Does this mean Lohan is opening a night club or dance club in the United States? We can't tell from the applications alone, but we can make some inferences.

First, these applications were filed on an intent-to-use basis, which requires that the applicant have a "bona fide" intention of using these trademarks in conjunction with the listed goods/services in the near future. See TMEP 806.01(b). If Lohan had no intention of using these marks with some or all of the goods/services listed, any subsequent registration covering those goods/services is void with respect to those goods/services.

Second, Lohan must eventually start using these trademarks in conjunction with the listed goods/services before they can be registered and submit sufficient proof of such use to the USPTO. See TMEP 1103. In other words, if she wants a trademark registration that covers bar services, dance club services, or nightclubs, she must start operating a bar, dance club, or nightclub. Otherwise, she'll need to delete those goods/services from the application or let the application lapse.

Third, trademark rights are territorial, so Lohan can't rely on use of these trademarks with these goods/services in Greece to prove use in the United States (at least not under the current filing basis of the applications). And why file trademark applications for these goods/services in the United States unless you intend to provide them here? While they might offer her protection in the United States, they won't do much for her in Greece (she likely has similar trademark registrations in Greece).

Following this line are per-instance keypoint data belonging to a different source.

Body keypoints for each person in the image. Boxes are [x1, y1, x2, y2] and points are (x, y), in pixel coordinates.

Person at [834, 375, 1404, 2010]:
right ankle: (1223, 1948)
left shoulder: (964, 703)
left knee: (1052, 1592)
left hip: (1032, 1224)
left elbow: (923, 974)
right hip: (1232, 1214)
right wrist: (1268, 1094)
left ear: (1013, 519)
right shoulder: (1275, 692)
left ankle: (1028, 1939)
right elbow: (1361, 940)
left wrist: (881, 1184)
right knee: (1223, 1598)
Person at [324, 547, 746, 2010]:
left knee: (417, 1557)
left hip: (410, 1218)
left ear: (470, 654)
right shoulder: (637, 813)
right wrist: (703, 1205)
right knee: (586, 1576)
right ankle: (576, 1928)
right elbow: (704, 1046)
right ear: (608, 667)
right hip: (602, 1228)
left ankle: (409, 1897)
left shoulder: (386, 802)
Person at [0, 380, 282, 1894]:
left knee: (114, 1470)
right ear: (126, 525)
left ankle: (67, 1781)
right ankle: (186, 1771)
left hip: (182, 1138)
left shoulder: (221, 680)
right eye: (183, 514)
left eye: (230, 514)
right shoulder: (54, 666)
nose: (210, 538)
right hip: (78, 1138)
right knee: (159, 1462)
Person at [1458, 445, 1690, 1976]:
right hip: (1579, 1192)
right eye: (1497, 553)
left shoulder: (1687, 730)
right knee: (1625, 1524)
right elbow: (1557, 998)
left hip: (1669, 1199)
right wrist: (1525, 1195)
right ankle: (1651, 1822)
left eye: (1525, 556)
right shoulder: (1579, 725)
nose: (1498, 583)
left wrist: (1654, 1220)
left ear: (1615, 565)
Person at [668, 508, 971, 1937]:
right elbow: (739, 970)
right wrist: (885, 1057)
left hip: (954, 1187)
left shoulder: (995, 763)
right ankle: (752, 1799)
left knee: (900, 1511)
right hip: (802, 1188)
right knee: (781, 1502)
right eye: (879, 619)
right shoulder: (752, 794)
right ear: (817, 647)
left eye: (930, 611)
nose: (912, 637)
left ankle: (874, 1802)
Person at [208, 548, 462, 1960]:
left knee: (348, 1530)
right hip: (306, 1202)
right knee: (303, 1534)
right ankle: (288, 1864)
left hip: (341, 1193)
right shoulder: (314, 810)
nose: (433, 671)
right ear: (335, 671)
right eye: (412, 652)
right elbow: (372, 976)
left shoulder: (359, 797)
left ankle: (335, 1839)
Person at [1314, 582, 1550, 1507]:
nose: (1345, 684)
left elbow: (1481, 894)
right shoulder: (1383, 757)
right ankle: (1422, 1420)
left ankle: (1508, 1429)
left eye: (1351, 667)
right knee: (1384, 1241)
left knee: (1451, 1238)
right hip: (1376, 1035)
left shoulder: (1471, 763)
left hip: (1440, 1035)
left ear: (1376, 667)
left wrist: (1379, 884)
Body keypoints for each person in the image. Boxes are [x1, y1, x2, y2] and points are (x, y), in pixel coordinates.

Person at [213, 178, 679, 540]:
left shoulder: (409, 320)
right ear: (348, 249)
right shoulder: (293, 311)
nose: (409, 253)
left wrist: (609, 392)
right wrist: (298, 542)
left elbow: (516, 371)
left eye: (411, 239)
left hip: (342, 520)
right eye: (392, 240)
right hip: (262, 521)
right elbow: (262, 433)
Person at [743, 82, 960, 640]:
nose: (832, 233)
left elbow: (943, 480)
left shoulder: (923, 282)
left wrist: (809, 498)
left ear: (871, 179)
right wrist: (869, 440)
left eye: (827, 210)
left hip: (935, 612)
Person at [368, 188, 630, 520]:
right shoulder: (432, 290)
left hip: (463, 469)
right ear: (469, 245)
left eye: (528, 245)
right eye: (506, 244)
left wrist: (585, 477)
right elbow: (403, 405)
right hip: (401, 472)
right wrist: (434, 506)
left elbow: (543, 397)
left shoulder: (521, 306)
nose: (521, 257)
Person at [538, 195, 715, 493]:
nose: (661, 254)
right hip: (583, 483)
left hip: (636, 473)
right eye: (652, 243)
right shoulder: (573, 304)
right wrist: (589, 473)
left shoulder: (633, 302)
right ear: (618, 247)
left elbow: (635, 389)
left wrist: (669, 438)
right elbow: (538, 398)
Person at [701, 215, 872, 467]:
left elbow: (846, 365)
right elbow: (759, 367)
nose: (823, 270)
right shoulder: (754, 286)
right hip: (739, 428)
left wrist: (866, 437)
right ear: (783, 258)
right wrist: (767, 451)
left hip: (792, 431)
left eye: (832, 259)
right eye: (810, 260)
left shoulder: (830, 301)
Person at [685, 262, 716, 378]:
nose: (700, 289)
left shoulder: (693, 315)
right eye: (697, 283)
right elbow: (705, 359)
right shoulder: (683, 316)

In sum, while Lohan fans wanting a club in the United States shouldn't get overly excited, it does appear something is in the works. Pay attention to these trademark applications to find out.

Monday, January 14, 2019

POPSUGAR Inc. Files Application to Register Its Popular #TWINNING Hashtag as a Trademark

POPSUGAR's #Twinning celebrity lookalike tool took off in popularity a couple weeks ago. The tool allows you to upload a selfie, then uses an algorithm to match you with your celebrity "twin." Social media users have been posting the matches to their friends and followers under the hashtag #Twinning (which is also the name of the tool).
The hashtag is now the subject of a federal trademark application, which POPSUGAR Inc. filed on January 9th. The #TWINNING application covers the following services in Class 42:
providing temporary use of on-line, non-downloadable software to match the photograph of the user with similar photographs or images of celebrities, public figures or pop culture characters, for entertainment purposes
According to the application, POPSUGAR first started using #TWINNING as a trademark in conjunction with these services in February 2018. The screenshot above is the specimen POPSUGAR submitted with the application to prove it is using the hashtag as a mark. See TMEP 1301.04.

Don't let this application fool you into thinking any hashtag can be registered as a trademark. They can't, because "the hash symbol and the wording HASHTAG do not provide any source-indicating function because they merely facilitate categorization and searching within online social media..." TMEP 1202.18. However, hashtags can be registered as trademarks if they function as an identifier of the source of the applicant's goods or services. Id. If POPSUGAR only used #Twinning as a hashtag on social media, it would not be able to register the term as a trademark. But because the hashtag is also the name of the software tool, POPSUGAR has a better chance of getting it registered. See TMEP 1202.18(b).

A quick search of the U.S. Patent and Trademark Office's database reveals POPSUGAR currently owns 59 active trademark applications or registrations (though this is the first one for #TWINNING).

On another note, did you submit your selfie to the #Twinning tool? Before you do, you might want to read POPSUGAR's terms. As noted by The Fashion Blog, by uploading your image to the #Twinning tool, you are granting POPSUGAR a very broad license to use your image for nearly any purpose (though such broad licenses aren't uncommon in the social media space).